As we discussed in the preceding sections, these reductions in disposal capacity could have severe implications on disposal availability. Volume reductions like these assume that the permitted volumes being reduced were available in the first place, which we know could be far from accurate. Additionally, if the RRC or SWD operators decide that more significant volume reductions are needed to address seismicity thoroughly, capacity constraints will be more severe, and water management costs in these areas will rise. In either scenario, if disposal availability decreases or new disposal permitting is limited, the industry should expect water management costs to increase, especially in core Midland Basin and New Mexico acreage. Disposal capacity in the Permian is difficult to confidently assess whether from the perspective of existing operational capacity or even through the lens of total potential disposal capacity. We must continue to develop our understanding of disposal capacity in the Permian and what limiting disposal could do to the ability of the oil and gas industry to produce energy. This understanding will be a key part in infrastructure development strategies, regional capital deployment decisions, and water management plans for E&P companies. 

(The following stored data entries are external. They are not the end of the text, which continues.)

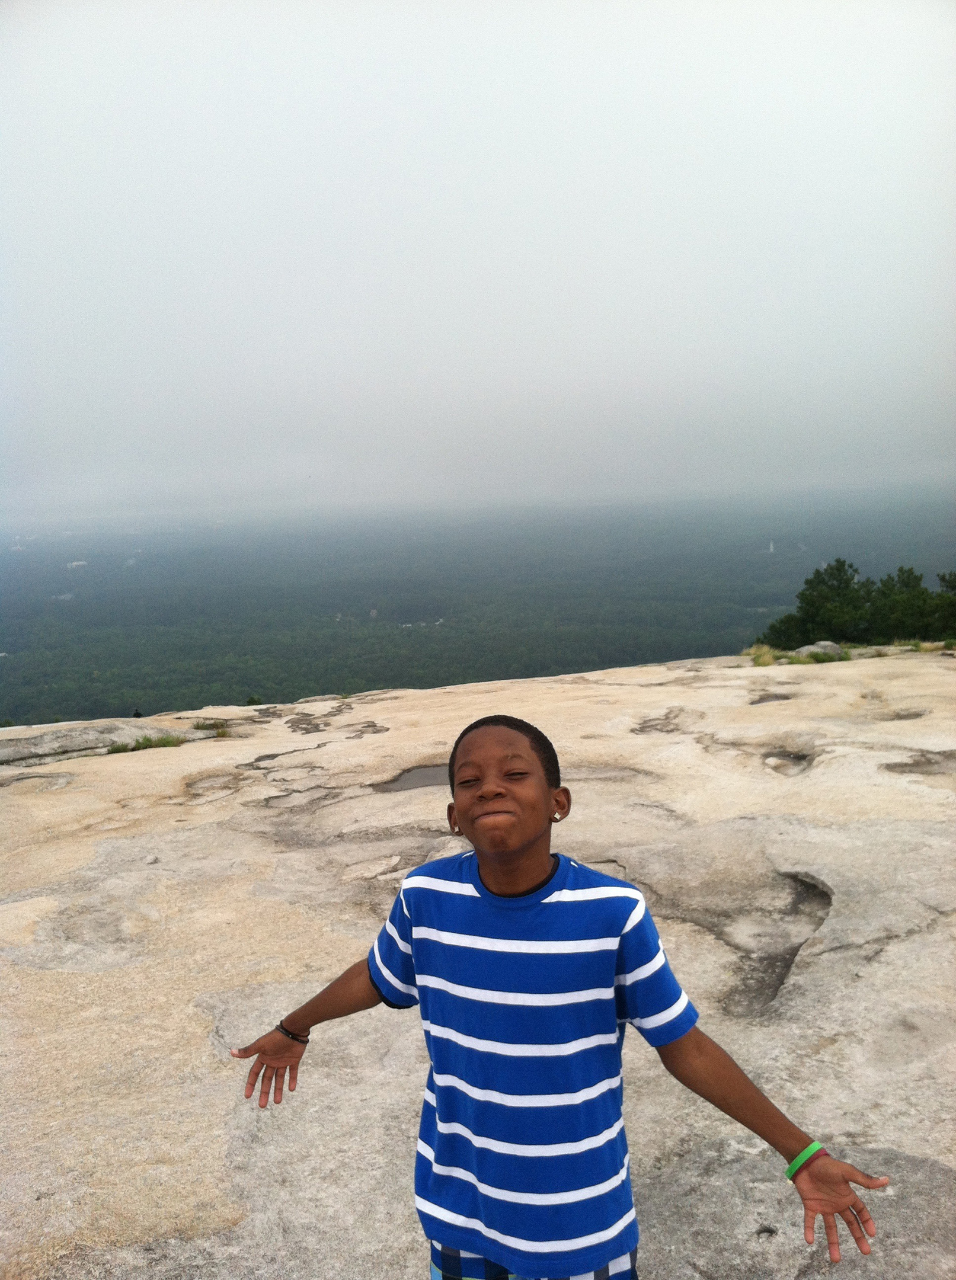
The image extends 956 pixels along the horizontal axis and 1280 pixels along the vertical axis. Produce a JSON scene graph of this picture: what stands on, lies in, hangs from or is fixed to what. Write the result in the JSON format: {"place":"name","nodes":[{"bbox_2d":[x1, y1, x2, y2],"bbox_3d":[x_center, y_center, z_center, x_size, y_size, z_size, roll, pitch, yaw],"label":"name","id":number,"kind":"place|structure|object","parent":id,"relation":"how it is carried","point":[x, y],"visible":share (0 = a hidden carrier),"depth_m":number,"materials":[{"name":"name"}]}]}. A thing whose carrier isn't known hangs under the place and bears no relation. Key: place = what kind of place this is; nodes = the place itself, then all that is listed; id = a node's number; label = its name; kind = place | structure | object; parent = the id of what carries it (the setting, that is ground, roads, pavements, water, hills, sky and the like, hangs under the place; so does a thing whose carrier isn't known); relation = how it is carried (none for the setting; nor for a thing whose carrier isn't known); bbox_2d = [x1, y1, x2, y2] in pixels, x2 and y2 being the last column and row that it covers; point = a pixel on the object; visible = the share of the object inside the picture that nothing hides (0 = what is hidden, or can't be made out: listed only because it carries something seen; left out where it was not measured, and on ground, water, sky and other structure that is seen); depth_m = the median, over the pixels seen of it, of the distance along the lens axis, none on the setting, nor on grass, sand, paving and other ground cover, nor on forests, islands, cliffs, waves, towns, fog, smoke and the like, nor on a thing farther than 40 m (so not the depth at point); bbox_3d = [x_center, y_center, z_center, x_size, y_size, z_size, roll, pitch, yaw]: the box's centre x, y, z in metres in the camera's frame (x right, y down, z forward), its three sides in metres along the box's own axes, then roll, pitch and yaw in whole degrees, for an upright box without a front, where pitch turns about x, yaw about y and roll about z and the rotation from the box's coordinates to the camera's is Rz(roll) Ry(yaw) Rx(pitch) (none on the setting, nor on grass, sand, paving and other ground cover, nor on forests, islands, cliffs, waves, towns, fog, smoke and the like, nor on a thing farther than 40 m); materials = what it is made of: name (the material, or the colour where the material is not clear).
{"place":"outdoors","nodes":[
{"label":"outdoors","id":0,"kind":"place"},
{"bbox_2d":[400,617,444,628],"label":"building","id":1,"kind":"structure","parent":0,"point":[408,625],"materials":[{"name":"white"}]},
{"bbox_2d":[0,0,955,526],"label":"sky","id":2,"kind":"structure","parent":0,"point":[547,351],"materials":[{"name":"white"}]},
{"bbox_2d":[0,640,955,1279],"label":"rock ground","id":3,"kind":"structure","parent":0,"point":[574,693],"materials":[{"name":"beige stone"}]},
{"bbox_2d":[0,719,212,765],"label":"rock","id":4,"kind":"object","parent":3,"relation":"on","point":[22,745],"visible":0.83,"depth_m":9.54,"materials":[{"name":"grey stone"}]},
{"bbox_2d":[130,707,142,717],"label":"person","id":5,"kind":"object","parent":3,"relation":"on","point":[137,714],"visible":0.6,"depth_m":11.91},
{"bbox_2d":[110,732,185,753],"bbox_3d":[-3.225,0.999,9.365,0.892,0.204,0.641,-1,9,-1],"label":"grass tuft","id":6,"kind":"object","parent":3,"relation":"on","point":[169,743],"visible":0.65,"depth_m":9.38,"materials":[{"name":"green plant"}]},
{"bbox_2d":[191,718,231,737],"bbox_3d":[-2.724,0.893,9.831,0.611,0.193,0.565,-1,9,-1],"label":"grass tuft","id":7,"kind":"object","parent":3,"relation":"on","point":[223,732],"visible":0.7,"depth_m":9.83,"materials":[{"name":"green plant"}]},
{"bbox_2d":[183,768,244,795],"label":"puddle","id":8,"kind":"object","parent":3,"relation":"in","point":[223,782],"visible":0.45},
{"bbox_2d":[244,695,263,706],"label":"shrub","id":9,"kind":"object","parent":3,"relation":"on","point":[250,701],"visible":0.51,"depth_m":16.13,"materials":[{"name":"green plant"}]},
{"bbox_2d":[370,763,451,792],"label":"puddle","id":10,"kind":"object","parent":3,"relation":"in","point":[410,779],"visible":0.42,"materials":[{"name":"grey liquid"}]},
{"bbox_2d":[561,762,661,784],"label":"puddle","id":11,"kind":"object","parent":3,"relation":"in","point":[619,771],"visible":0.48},
{"bbox_2d":[743,644,781,666],"bbox_3d":[3.898,0.189,13.207,0.730,0.319,0.744,-1,9,-1],"label":"grass tuft","id":12,"kind":"object","parent":3,"relation":"on","point":[769,662],"visible":0.71,"depth_m":13.15,"materials":[{"name":"plant"}]},
{"bbox_2d":[749,691,791,704],"label":"puddle","id":13,"kind":"object","parent":3,"relation":"in","point":[772,696],"visible":0.4,"materials":[{"name":"brown liquid"}]},
{"bbox_2d":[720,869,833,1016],"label":"hollow","id":14,"kind":"object","parent":3,"relation":"in","point":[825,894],"visible":0.46,"depth_m":3.97,"materials":[{"name":"grey stone"}]},
{"bbox_2d":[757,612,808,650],"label":"tree","id":15,"kind":"object","parent":3,"relation":"on","point":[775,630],"visible":0.51,"depth_m":21.03,"materials":[{"name":"green plant"}]},
{"bbox_2d":[762,747,815,775],"bbox_3d":[2.338,0.963,7.357,0.516,0.234,0.646,-1,9,-1],"label":"hollow","id":16,"kind":"object","parent":3,"relation":"in","point":[796,761],"visible":0.47,"depth_m":7.36,"materials":[{"name":"brown stone"}]},
{"bbox_2d":[794,640,847,660],"bbox_3d":[4.887,0.179,13.716,0.794,0.332,0.706,-1,9,-1],"label":"rock","id":17,"kind":"object","parent":3,"relation":"on","point":[834,646],"visible":0.55,"depth_m":13.53,"materials":[{"name":"grey stone"}]},
{"bbox_2d":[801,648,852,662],"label":"grass tuft","id":18,"kind":"object","parent":3,"relation":"on","point":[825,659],"visible":0.77,"depth_m":12.82,"materials":[{"name":"green plant"}]},
{"bbox_2d":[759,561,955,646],"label":"tree","id":19,"kind":"object","parent":3,"relation":"on","point":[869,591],"visible":0.83,"depth_m":22.76,"materials":[{"name":"green plant"}]},
{"bbox_2d":[865,566,952,641],"bbox_3d":[9.931,-0.520,22.356,2.142,2.355,2.120,-1,9,-1],"label":"tree","id":20,"kind":"object","parent":3,"relation":"on","point":[925,602],"visible":0.75,"depth_m":22.06,"materials":[{"name":"green plant"}]},
{"bbox_2d":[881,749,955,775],"label":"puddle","id":21,"kind":"object","parent":3,"relation":"in","point":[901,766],"visible":0.58,"materials":[{"name":"brown"}]},
{"bbox_2d":[914,638,954,652],"bbox_3d":[6.335,0.071,13.206,0.735,0.229,0.732,-1,9,-1],"label":"grass tuft","id":22,"kind":"object","parent":3,"relation":"on","point":[925,646],"visible":0.58,"depth_m":13.19,"materials":[{"name":"plant"}]},
{"label":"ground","id":23,"kind":"structure","parent":0},
{"bbox_2d":[0,482,955,731],"label":"forest","id":24,"kind":"object","parent":23,"relation":"on","point":[73,620],"visible":0.67,"materials":[{"name":"green plant"}]},
{"bbox_2d":[52,592,73,601],"label":"building","id":25,"kind":"structure","parent":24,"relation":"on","point":[65,597],"materials":[{"name":"white"}]},
{"bbox_2d":[65,559,87,568],"label":"building","id":26,"kind":"structure","parent":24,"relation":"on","point":[81,562],"materials":[{"name":"white"}]},
{"bbox_2d":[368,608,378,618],"label":"building","id":27,"kind":"structure","parent":24,"relation":"on","point":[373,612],"materials":[{"name":"white"}]},
{"bbox_2d":[767,539,775,552],"label":"tower","id":28,"kind":"structure","parent":24,"relation":"on","point":[772,547],"materials":[{"name":"white"}]},
{"bbox_2d":[229,708,881,1279],"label":"child","id":29,"kind":"object","parent":23,"relation":"on","point":[531,831],"visible":0.99,"depth_m":1.64},
{"bbox_2d":[935,571,955,634],"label":"tree","id":30,"kind":"object","parent":23,"relation":"on","point":[943,578],"visible":0.8,"depth_m":20.32,"materials":[{"name":"green plant"}]}
]}

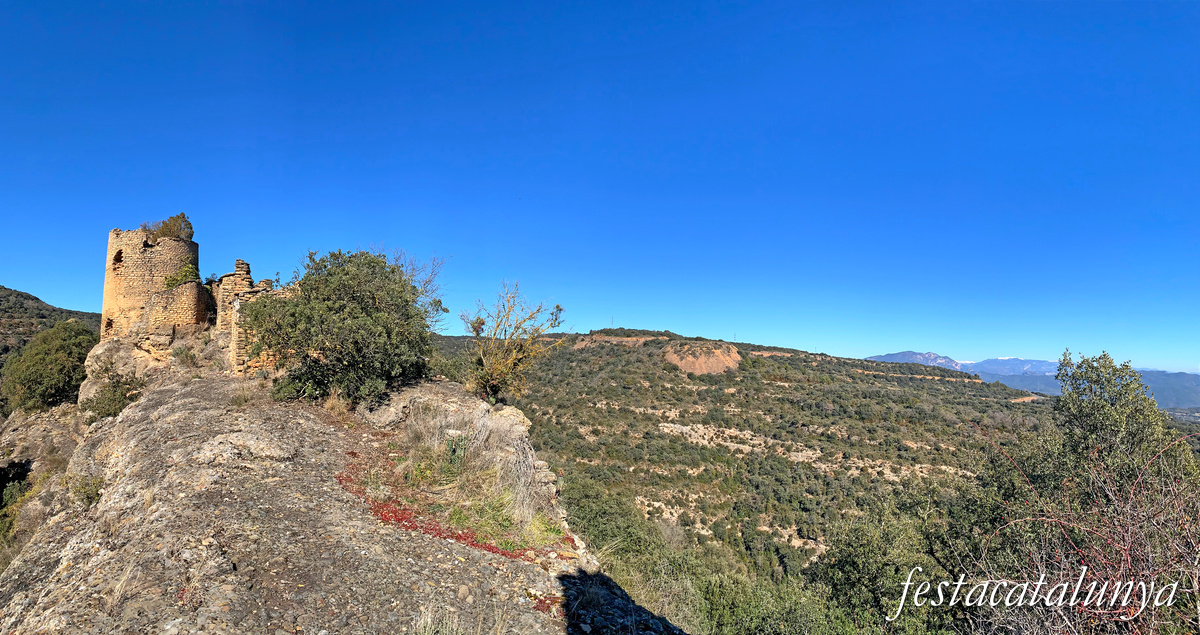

[1] There are over three thousand active disposal wells across the TX Permian; for each of these wells we used a six-month median value for daily injection rate (bpd), injection pressure (psi), and injection pressure per barrel (psi/bbl). Operational capacity was estimated by dividing maximum authorized injection pressure (psi) and by daily pressure per barrel. If daily injection pressure was zero and injection rate was zero, then the operational capacity is the permitted capacity. If daily injection pressure was zero and injection rate was positive, then the operational capacity is the permitted capacity. If daily injection pressure was positive and injection rate was zero then the operational capacity for that well is null. This calculation for operational capacity is based on reported injection pressure which may have limited accuracy based on the quality of reporting or the type of pressure monitoring. Operational capacity is variable and can change over time.